Greek Prime Minister Kyriakos Mitsotakis on Wednesday announced an easing of Covid-19 restrictions in the country, with the restaurant and café sector to open to diners (outdoors) on May 3, a day after Orthodox Easter Sunday, and with remaining schools to follow a week later.
Employees in the opened sectors will be required to report a negative self-test result, similar to a regime followed currently by high school pupils and educators, while a curfew for non-essential travel outdoors is expanded to 11 p.m.
Mitsotakis took to the national airwaves again in the afternoon to make the announcement, clarifying that Easter Sunday, a momentous holiday on Greece’s national and religious calendar, will not be celebrated in people’s native villages and provinces, a traditional spring rite.
A full opening of travel between regions in the country is set for May 15, coinciding with the official beginning of the all-important tourism in the country, as the economy continues to greatly suffer from the repercussions of months of restrictions and lockdowns aimed to curb exposure to the virus.
“We’re experiencing the last and most sensitive phase in the war with the coronavirus. I know that there is fatigue, but next to us there are new allies: vaccinations, self-tests and better weather, which make us more optimistic that this unprecedented adventure is ending,” he said.
Greece has topped the 2.5-million-mark in term of vaccinations, out of a total population of some 11 million, yet Covid-19 figures remain high, compared to numbers over the past few months in the country: the number of intubated patients is above 800, related daily fatalities also usually top 80 over the past month, and new single-day confirmed instances detected are also at roughly 3,500 on a daily basis.

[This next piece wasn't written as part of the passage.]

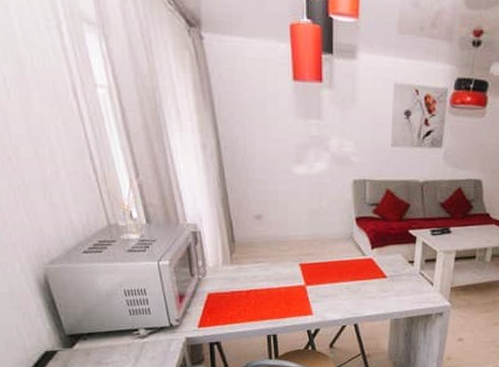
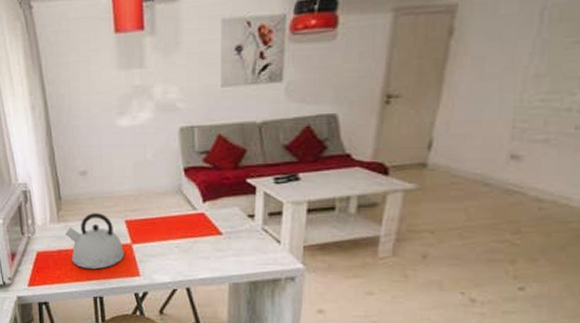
kettle: none [239,256,299,310] -> present [65,213,125,270]

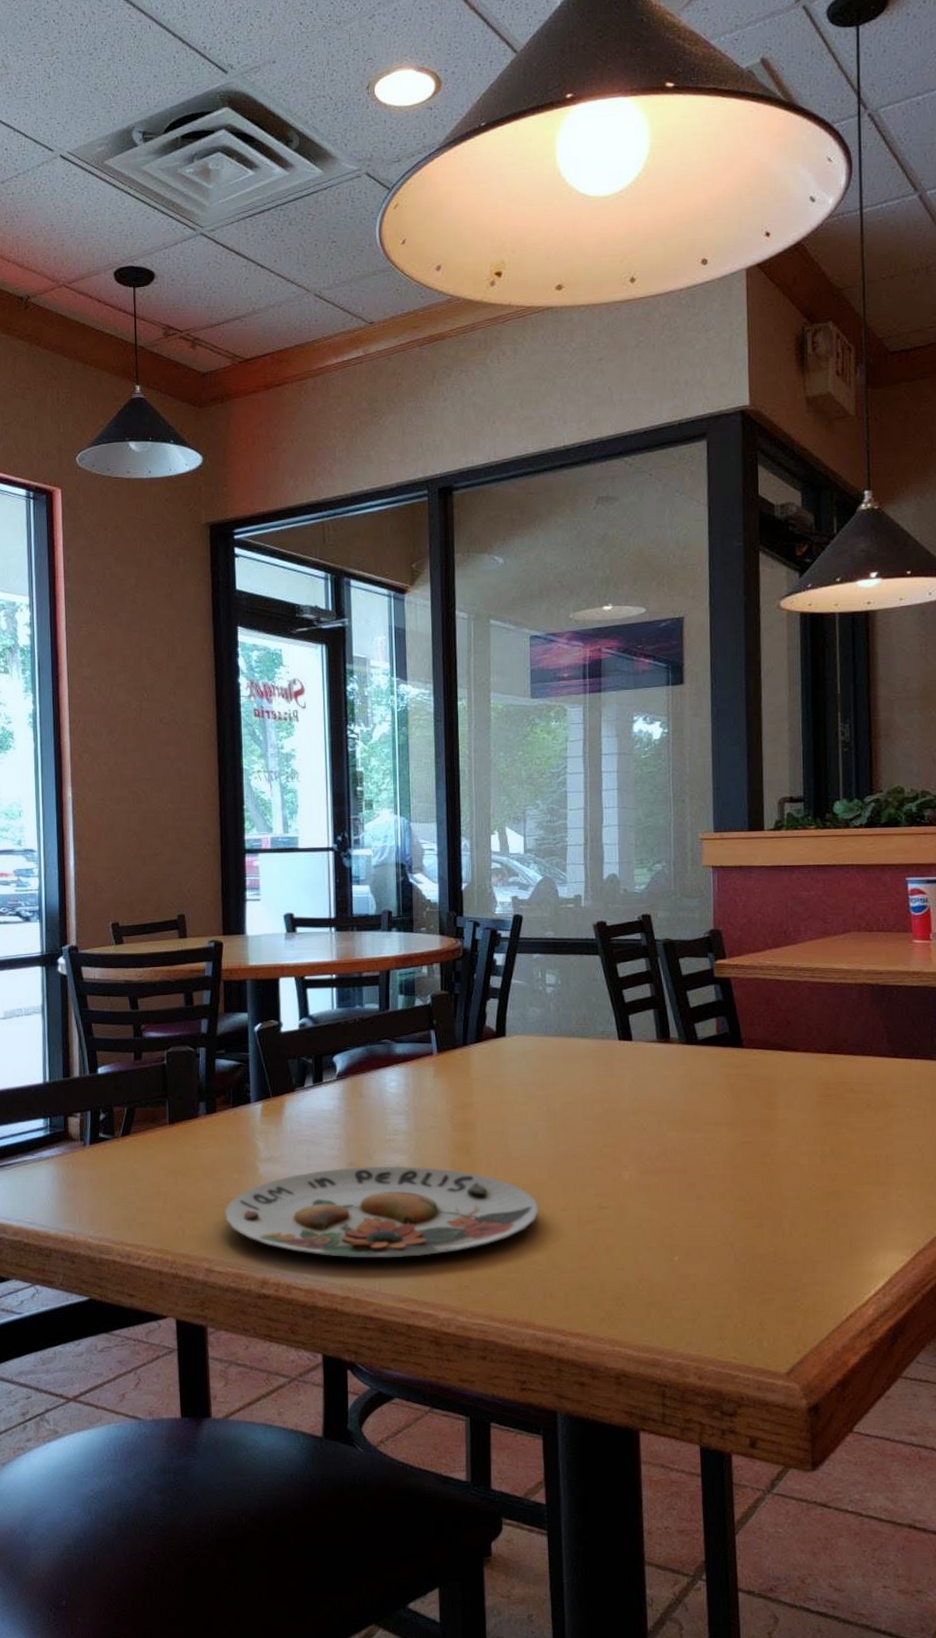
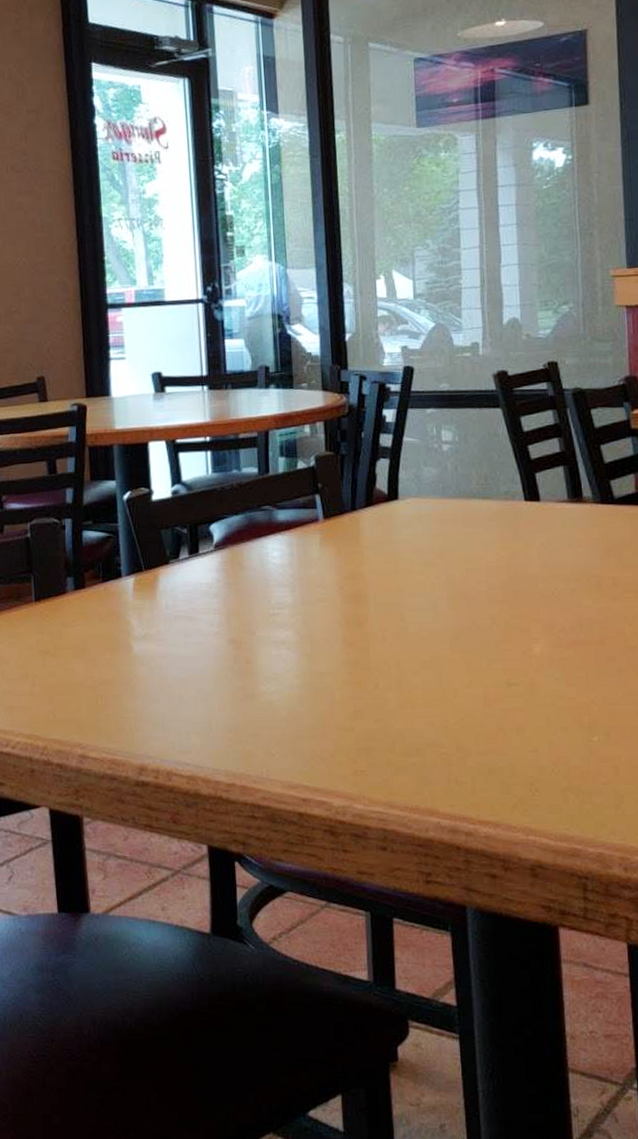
plate: present [225,1166,539,1258] -> none [98,642,441,742]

“Our goal is a safe Easter and a free summer, however, the first cannot undermine the second. That’s why we mustn’t travel on Easter. Attica (the greater Athens area) and other large cities still have many Covid carriers. The mass movement of these people entails the risk of spreading the virus everywhere; and we now treatment in the provinces is difficult. We must, therefore, not only think of our vacation, but the health of the residents in the villages and our islands,” he concluded.